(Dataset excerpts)

◆ ◆ ◆ ◆ ◆

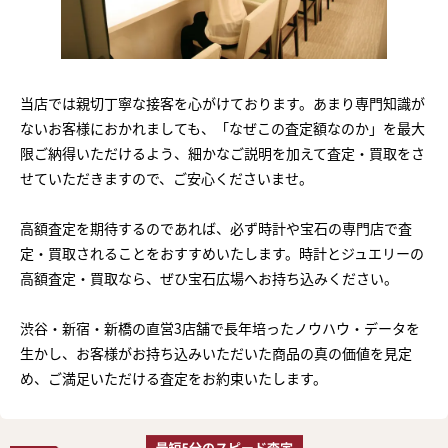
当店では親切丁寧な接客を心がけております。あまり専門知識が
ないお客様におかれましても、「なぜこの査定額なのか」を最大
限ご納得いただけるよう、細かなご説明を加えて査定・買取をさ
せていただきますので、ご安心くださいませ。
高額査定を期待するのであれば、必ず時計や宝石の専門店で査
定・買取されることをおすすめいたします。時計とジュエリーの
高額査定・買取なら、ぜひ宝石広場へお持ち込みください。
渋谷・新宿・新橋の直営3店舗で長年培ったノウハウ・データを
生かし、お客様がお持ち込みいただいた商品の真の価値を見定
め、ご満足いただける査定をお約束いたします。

◆ ◆ ◆ ◆ ◆

TASK → Retype exactly, please, each line from the line that contains "生かし、お客様がお持ち込みいただいた商品の真の価値を見定" through the last line of the entries above, with nothing added.

OUTPUT OF THE TASK →
生かし、お客様がお持ち込みいただいた商品の真の価値を見定
め、ご満足いただける査定をお約束いたします。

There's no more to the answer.